Text. It’s the gateway to incredible troves of first-person insight, but it can also be the bane of market research. The more text you have access to, the more you can learn – but how can you chew through enough text to get statistically significant results, without spending weeks and weeks on the process?
Adding text analytics to your market research toolbox can help you address this problem. Text analytics is the use of computer-assisted techniques that make sense of free (natural language) text and its associated metadata.
Here are 5 examples of ways that text analytics can enhance market research:
- Open-ended responses: There are some questions you just can’t get at with radio buttons and check boxes. That’s often when researchers turn to open-ended questions, only to end up flooded with hundreds or even thousands of blocks of text. Text analytics can help make sense of all that text by allowing you to human-code, machine-classify, and analyze responses when they number in the thousands or millions. Machine coding can speed the identification of topics, sentiment, and other trends in free text data.

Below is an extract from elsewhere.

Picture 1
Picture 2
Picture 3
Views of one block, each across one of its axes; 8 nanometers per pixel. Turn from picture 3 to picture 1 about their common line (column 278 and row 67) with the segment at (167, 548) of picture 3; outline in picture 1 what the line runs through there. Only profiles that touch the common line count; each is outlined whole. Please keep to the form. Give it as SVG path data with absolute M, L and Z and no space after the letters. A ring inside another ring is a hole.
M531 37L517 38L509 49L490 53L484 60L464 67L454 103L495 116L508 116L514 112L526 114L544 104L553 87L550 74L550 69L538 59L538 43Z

- Leveraging metadata: If you’ve used profiling questionnaires or segmentation studies to place your customers into different audiences or demographics, you know the power of analyzing survey metadata. Using text analytics allows you to segment open-ended responses, aiding in the analysis of content you have coded or scored using custom machine classifiers.

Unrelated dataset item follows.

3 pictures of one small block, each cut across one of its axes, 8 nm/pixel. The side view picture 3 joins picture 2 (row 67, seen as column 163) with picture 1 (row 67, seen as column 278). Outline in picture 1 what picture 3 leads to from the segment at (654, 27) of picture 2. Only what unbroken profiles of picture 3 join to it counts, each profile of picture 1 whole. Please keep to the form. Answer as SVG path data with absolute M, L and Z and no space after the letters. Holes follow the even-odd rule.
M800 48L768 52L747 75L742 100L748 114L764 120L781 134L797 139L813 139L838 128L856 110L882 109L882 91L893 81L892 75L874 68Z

- Disambiguation: Whether you’re analyzing text that comes from a survey, or text that comes from scanning social media, your efforts at coding or sentiment analysis may be confounded by overlapping word usage. If you’re looking at sentiment about smoking, for example, you’re interested in smoking cigarettes – not smoking guns, BBQ, or marijuana. Text analytics methods and tools sift out irrelevant references to keywords of interest, and help you focus in on the answers or mentions that you’re actually seeking.
- Brand recognition: Many companies face a very specific version of the disambiguation challenge: they’ve got a company or brand name that is a common English (or foreign-language) word, making it difficult to separate references to Avon Cosmetics from references to the Avon Theatre, Avon Indiana, and the TV character Avon Barksdale. Text analytics cuts through the noise of your social media monitoring so you tune into the references that actually refer to you.
- Historical perspective: One challenge with survey research is that you can only ask people about what they think, feel or do today – or expect to do in the future. Unless you’re doing longitudinal research with a community panel already – in which case you know the power of historical perspective – you may wonder what your customers used to think or say about you. Using a text analytics tool to dig through an archive of historical data, can give you the long-term perspective you need to understand your brand’s evolution.
These are just five of the most obvious use cases for text analytics as part of your market research toolbox. To offer these very capabilities, Vision Critical has acquired DiscoverText. As the founder and CEO of Texifter, the company that created DiscoverText, I’m delighted to be joining the Vision Critical fold, and to finding more ways of putting text analytics to work for you.